Spend Like a Millionaire: Frugal, Smart Money Habits of the Wealthy

You may have been surprised by the headline, but read on — there’s a method to the message. Many wealthy people are wealthy because they manage money carefully. While sensational stories about extravagant spending and bankruptcy exist, the typical millionaire often lives frugally and makes smart financial choices.

Here are a few well-known examples of frugal habits among the wealthy: Warren Buffett still lives in the house he purchased in 1958 for about $30,000; Mark Zuckerberg has been known to drive an Acura; John Caudwell, who has an estimated net worth in the billions, bikes 14 miles to work and cuts his own hair; and Jim C. Walton drives an older truck without air conditioning. Anecdotes like these highlight that wealth doesn’t always mean ostentatious consumption.

I’ve met retirees with sizable net worths who live in inexpensive RVs. RV living can be an enjoyable lifestyle choice rather than evidence of a lack of resources — one RV owner I met has substantial assets and a modest vehicle worth under $20,000. The appearance of simplicity often hides thoughtful financial choices.

If your goal is to build wealth or improve financial stability, studying common practices among the affluent can be helpful. Below are several consistent habits that many financially successful people adopt.

They simplify daily decisions by wearing similar outfits

President Barack Obama once explained that he limits his wardrobe to reduce the number of small decisions he must make each day. Entrepreneurs and creative figures such as Mark Zuckerberg and the late Steve Jobs similarly favored simplified clothing choices. Reducing wardrobe variety saves both money and daily decision fatigue: the average family spends roughly $1,700 a year on clothing, and individuals may spend 10 to 30 minutes daily deciding what to wear. Minimizing that friction can free time and reduce unnecessary purchases.

They maintain multiple income streams

Many wealthy people diversify their income. In addition to a primary job, they might operate a business, own rental properties, collect dividends, or pursue side ventures. Multiple income sources increase cash flow and reduce dependency on any single source, helping to spread risk and stabilize finances over time.

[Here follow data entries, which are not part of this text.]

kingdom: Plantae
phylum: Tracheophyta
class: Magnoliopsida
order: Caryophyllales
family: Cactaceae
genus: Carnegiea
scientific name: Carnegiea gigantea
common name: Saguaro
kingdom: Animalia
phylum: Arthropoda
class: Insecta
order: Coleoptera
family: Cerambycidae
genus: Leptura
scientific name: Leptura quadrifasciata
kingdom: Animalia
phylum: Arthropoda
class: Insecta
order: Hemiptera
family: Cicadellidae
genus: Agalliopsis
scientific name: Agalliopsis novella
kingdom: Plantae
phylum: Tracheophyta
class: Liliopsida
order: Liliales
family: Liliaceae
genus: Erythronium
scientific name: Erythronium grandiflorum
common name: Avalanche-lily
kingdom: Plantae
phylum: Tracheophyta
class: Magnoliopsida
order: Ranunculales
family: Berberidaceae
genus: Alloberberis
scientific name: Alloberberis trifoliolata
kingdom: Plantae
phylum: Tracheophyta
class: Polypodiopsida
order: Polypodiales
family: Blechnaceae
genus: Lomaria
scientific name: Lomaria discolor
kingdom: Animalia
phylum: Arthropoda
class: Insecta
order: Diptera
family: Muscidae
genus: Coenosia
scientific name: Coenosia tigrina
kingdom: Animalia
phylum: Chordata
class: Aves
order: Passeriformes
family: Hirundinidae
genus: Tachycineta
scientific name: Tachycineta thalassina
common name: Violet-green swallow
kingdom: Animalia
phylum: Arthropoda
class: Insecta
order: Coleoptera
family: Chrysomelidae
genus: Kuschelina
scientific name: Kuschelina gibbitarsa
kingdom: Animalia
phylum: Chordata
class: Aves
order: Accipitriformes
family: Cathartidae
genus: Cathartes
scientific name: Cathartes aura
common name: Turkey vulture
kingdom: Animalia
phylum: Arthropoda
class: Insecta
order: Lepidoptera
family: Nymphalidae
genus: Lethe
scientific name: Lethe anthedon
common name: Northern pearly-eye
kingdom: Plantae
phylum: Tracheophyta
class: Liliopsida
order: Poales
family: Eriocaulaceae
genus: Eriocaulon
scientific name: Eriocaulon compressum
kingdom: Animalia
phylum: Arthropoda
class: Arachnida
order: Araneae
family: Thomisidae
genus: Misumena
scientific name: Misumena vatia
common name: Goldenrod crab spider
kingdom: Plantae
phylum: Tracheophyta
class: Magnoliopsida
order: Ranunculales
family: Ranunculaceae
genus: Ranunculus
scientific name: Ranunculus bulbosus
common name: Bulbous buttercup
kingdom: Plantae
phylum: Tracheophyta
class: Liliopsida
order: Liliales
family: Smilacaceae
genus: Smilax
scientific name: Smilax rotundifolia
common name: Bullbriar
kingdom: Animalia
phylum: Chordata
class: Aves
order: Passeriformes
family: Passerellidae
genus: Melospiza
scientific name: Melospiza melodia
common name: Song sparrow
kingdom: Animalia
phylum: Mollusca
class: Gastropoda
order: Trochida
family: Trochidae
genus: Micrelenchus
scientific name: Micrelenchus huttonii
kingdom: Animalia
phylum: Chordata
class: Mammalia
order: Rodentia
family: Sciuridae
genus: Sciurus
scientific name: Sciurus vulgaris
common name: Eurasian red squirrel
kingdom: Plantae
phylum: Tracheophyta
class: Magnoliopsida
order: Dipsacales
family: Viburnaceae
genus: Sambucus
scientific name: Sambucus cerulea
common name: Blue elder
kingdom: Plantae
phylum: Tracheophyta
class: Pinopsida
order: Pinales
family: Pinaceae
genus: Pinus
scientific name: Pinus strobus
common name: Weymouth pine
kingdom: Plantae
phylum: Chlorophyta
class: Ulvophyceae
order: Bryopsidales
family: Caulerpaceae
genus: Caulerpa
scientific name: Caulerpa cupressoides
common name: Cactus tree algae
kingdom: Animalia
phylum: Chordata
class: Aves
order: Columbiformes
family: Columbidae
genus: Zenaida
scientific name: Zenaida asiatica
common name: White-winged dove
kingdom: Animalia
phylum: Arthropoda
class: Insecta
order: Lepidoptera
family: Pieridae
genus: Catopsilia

They set and pursue long-term goals

Successful people tend to create both short- and long-term goals and pursue them deliberately. Clear goals provide direction and motivation. Research consistently shows that people who make explicit resolutions are much more likely to reach their objectives than those who do not, which explains why goal-setting is a common feature of wealth-building strategies.

They track spending and follow a budget

Even the wealthy keep an eye on cash flow. Whether through formal budgets or less structured tracking systems, they know where their money goes. Monitoring spending reveals wasteful habits and exposes opportunities to redirect funds toward savings and investments.

They educate themselves about finances

Millionaires regularly seek financial knowledge. When facing unfamiliar decisions, they either consult experts or educate themselves through books, courses, and reputable news sources. Continuous learning helps them make informed choices and avoid costly mistakes.

They value professional expertise

Knowing when to hire accountants, lawyers, financial planners, or other specialists is a hallmark of prudent wealth management. Professionals can navigate complex regulations, identify tax-saving opportunities, structure investments effectively, and prevent avoidable legal or financial pitfalls. Hiring expertise often saves time and money in the long run.

They avoid lifestyle inflation

Many affluent people deliberately live below their means. While some spend on luxury items, others prioritize value over status: buying used goods, driving practical cars, and resisting pressure to “keep up with the Joneses.” By avoiding lifestyle inflation, they preserve the ability to save and invest. Consider these sobering statistics about average financial health: a large share of people live paycheck to paycheck, many have no emergency savings, typical households carry substantial credit card debt, and new-car payments can be a significant monthly burden. Falling into the trap of escalating expenses as income grows undermines long-term financial security.

They pay themselves first

Consistently saving before spending is a common discipline among the wealthy. “Paying yourself first” means setting aside funds for savings or investments as soon as income arrives, rather than saving whatever remains at month’s end. This habit boosts savings rates and reduces impulse spending.

They invest to make money work for them

Investing is central to building and preserving wealth. Leaving cash idle erodes its future purchasing power; investing allows money to grow through compound returns. For example, disciplined contributions to a retirement account with a reasonable long-term return can compound dramatically over decades. Regular investing — even modest amounts — can produce meaningful wealth over time thanks to compound interest and time in the market.

They still seek bargains and negotiate

Frugality among the wealthy often includes price-conscious behavior. Many still use discounts, shop sales, and negotiate large-purchase prices to get better value. Being thoughtful about spending doesn’t mean avoiding all enjoyment; it means prioritizing value and returns on expenditures.

These habits—simplifying choices, diversifying income, setting goals, tracking spending, pursuing ongoing education, hiring experts when appropriate, resisting lifestyle creep, saving proactively, investing wisely, and seeking value—combine to form the financial routines that help many people accumulate and preserve wealth. What other effective habits have you observed among financially successful people?